--- Instructions to follow ---
Nothing but an exact reprint of the records is to be returned.

*** Opening Data for this task ***

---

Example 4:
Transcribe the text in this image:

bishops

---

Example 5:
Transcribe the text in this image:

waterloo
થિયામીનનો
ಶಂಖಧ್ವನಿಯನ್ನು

*** Closing Data for this task ***

--- Task result ---
---

Example 4:
Transcribe the text in this image:

bishops

---

Example 5:
Transcribe the text in this image:

waterloo
થિયામીનનો
ಶಂಖಧ್ವನಿಯನ್ನು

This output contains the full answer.